Ist denn auch nicht die deutsch - estnische akademische Woche ein Beispiel solcher Zusammenarbeit? - Alle zehn Fakultäten unserer Universität haben die führenden Wissenschaftler ihrer Fachrichtung aus Deutschland hierher eingeladen. Herzlich willkommen und viel Erfolg! Eine starke Integration und Zusammenarbeit zwischen zwei Staaten bedeuten eine gemeinsame Arbeit und Kontakte auf allen Ebenen. Sie bedeuten auch Aussenpolitik, aber vor allem akademische Kontakte. Heute sind wir Zeugen von Geburt der Academica, einer Veranstaltung, deren Idee vollkommen auf der Hand liegt - der kulturelle Austausch. Er ist wie ein ehrlicher Handelsvertrag, der beide Seiten bereichern soll. Diese Woche wird die Professoren und Studenten Estlands, aber auch Professoren Deutschlands, also sowohl die estnische als auch die deutsche Wissenschaft, letztendlich die gesamte estnische und deutsche Kultur bereichern.

Den Handelsvertrag ansprechend kommt mir gleich die Hanse in den Sinn, eines der besten historischen Beispiele einer gesamteuropäischer Zusammenarbeit, die jahrhundertelang funktioniert hat.
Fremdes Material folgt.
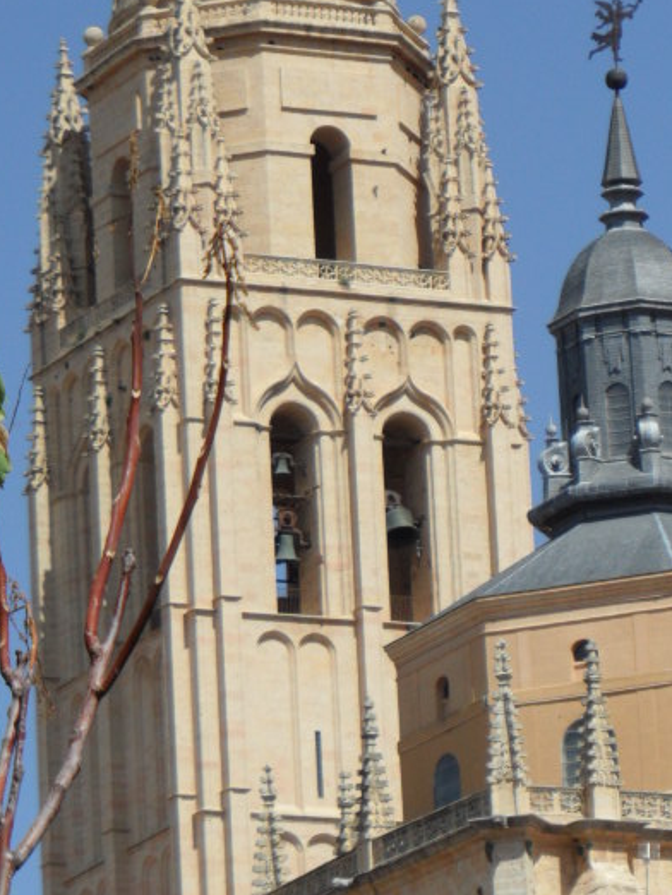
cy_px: 499
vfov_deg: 6.7
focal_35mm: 294
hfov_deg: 5.1
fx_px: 7604
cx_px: 458
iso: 80
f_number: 4.4
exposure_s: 1/750
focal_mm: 24.6
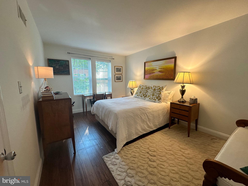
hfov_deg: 102.1
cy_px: 93
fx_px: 100
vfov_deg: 85.7
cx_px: 124
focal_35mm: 14
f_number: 2.2
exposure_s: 1/120
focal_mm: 2.22
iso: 160
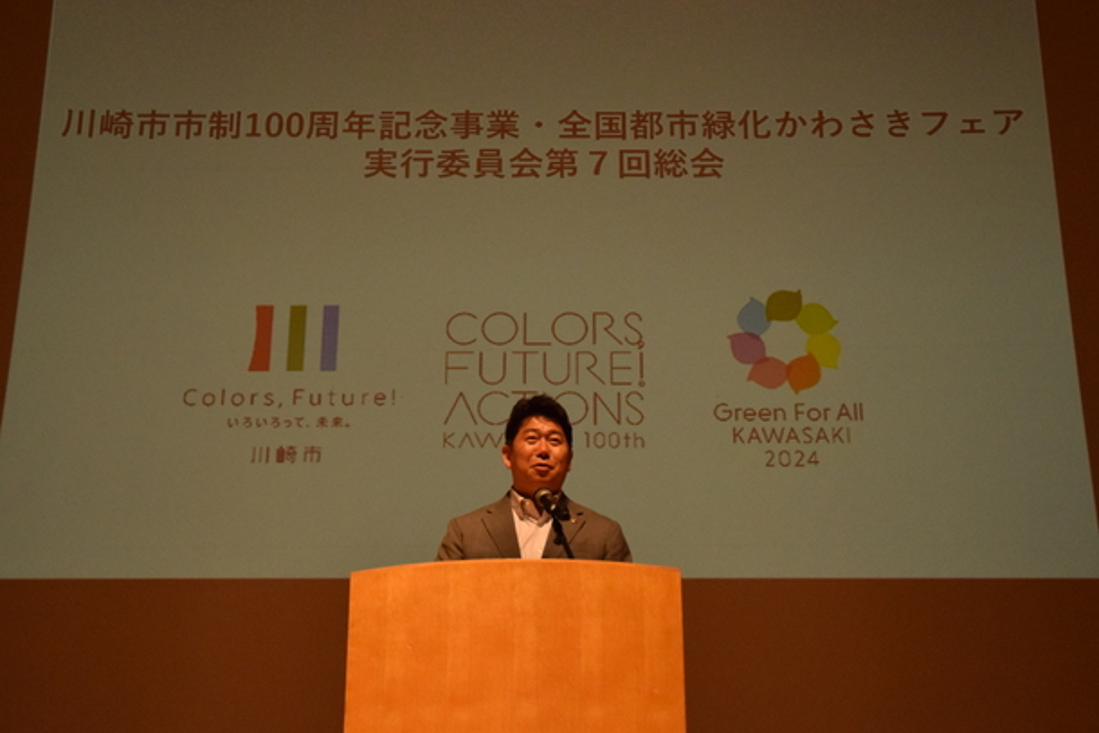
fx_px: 1740
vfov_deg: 23.8
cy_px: 366
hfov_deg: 35.0
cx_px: 550
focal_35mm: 57
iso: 2500
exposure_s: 1/400
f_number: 4.2
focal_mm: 38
Dieses Beispiel könnte auch uns ermutigen, unsere Zusammenarbeit fortzusetzen. Sowohl im kulturellen, wirtschaftlichen als auch politischen Bereich.

Die Universität Tartu-Dorpat hat schon jahrhundertelang in vielen Bereichen mit deutschen Universitäten zusammengearbeitet. Eigentlich ist das nur die halbe Wahrheit. Die Universität Tartu-Dorpat War doch selbst eine deutsche Universität. Die heute beginnende Woche ist die Bestätigung einer alten Weisheit: Kulturbeziehungen sind zeitlos. Man wollte sie verbieten, man konnte sie nicht erdrosseln.

Schon am ersten Tag fasse ich den Mut zu wünschen, dass die deutsch- estnische akademische Woche eine Tradition gründen könnte. Ich würde es begrüssen, wenn solche Wochen auch in Deutschland veranstaltet werden. Also ist unsere heutige Academica eine Zusammenfassung und zugleich ein neuer Anfang.

Persönlich möchte ich den verehrten deutschen Professoren folgendes empfehlen: besuchen Sie die Manuskriptenabteilung der Universitätsbibliothek. Ich versichere Ihnen, dass Ihnen manche Überraschungen zuteil werden. Wissenschatlichen Beziehungen sind die für immer geöffnete Tür zu wissenschafflichen Entdeckungen!

Eine erfolgreiche Academica-Woche für alle in unserer alten lieben Academia Gustaviana!